Durch die Ernennung von Sabine Klauke steigt jedenfalls die Zahl der Deutschen im Vorstand (Executive Comitee) auf vier. Frau Klauke ist seit zweieinhalb Jahren Chefingenieurin der Rüstungssparte von Airbus, sie ist ebenso wie ihre Vorgängerin auch seit 19 Jahren im Konzern und ebenfalls studierte Ingenieurin – und zwar an der TU Dresden und einer Ingenieurhochschule im französischen Valenciennes.
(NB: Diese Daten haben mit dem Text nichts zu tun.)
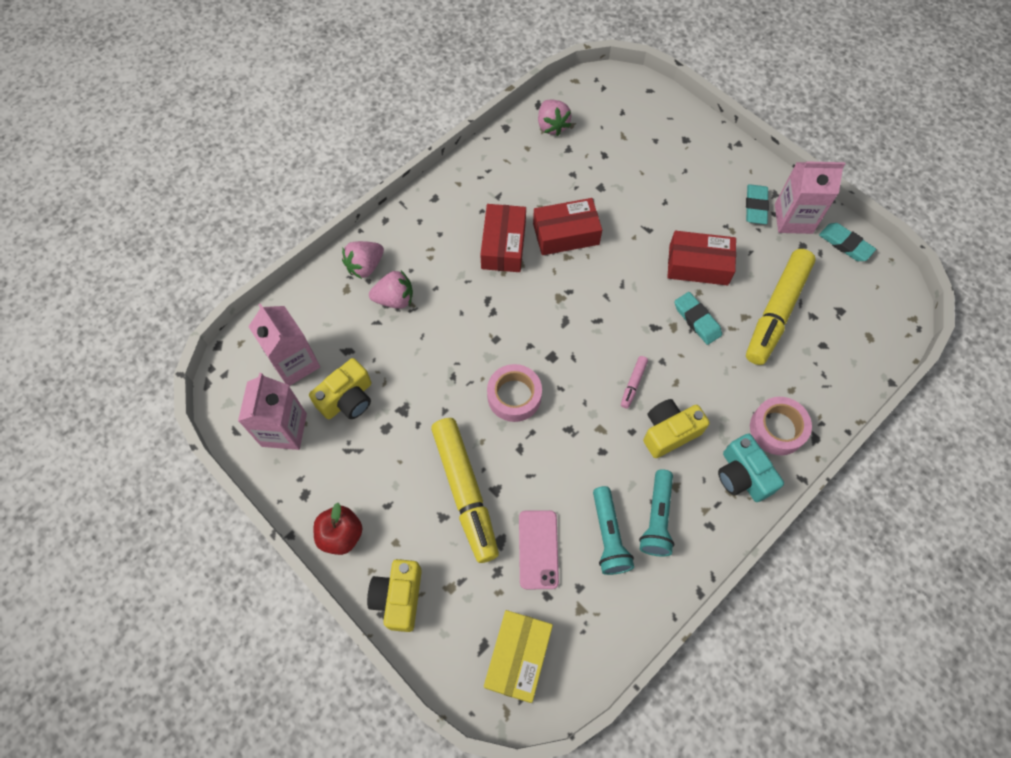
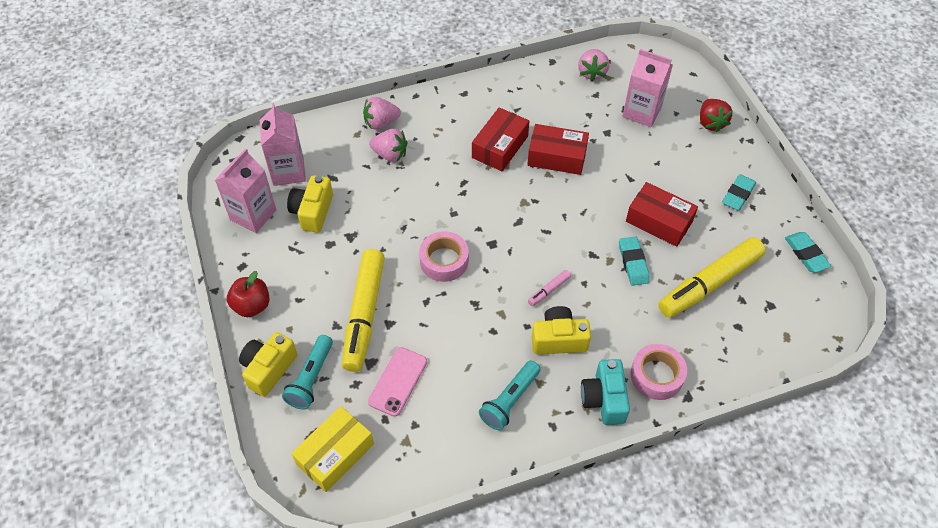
camera: 25 degrees right, 10 degrees down
yellow camera [309,358,371,419] -> yellow camera turned 120 degrees clockwise [287,175,333,233]
turquoise flashlight [593,486,634,575] -> turquoise flashlight moved to [282,335,333,410]
pink carton [775,161,845,234] -> pink carton moved to [622,49,673,127]
none -> red strawberry [700,99,733,133]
Klauke hat aber auch diverse zivile Abteilungen innerhalb des deutsch-französisch-spanischen Flug- und Raumfahrtunternehmens absolviert.

Sie soll künftig mehr Verantwortung erhalten als ihre Vorgängerin und wird nicht nur wie Vittadini Technikchefin sein – mit dem Blick auf Neuentwicklungen wie beispielsweise Wasserstoffflugzeuge –, sondern erhält auch die bislang beim Franzosen Jean-Brice Dumont liegende Zuständigkeit für das Engineering, also für die Technik der bestehenden Flugzeugprogramme. Airbus begründet das mit der Notwendigkeit, über alle Sparten des Unternehmens hinweg für eine kohärente technologische Weiterentwicklung sorgen zu wollen.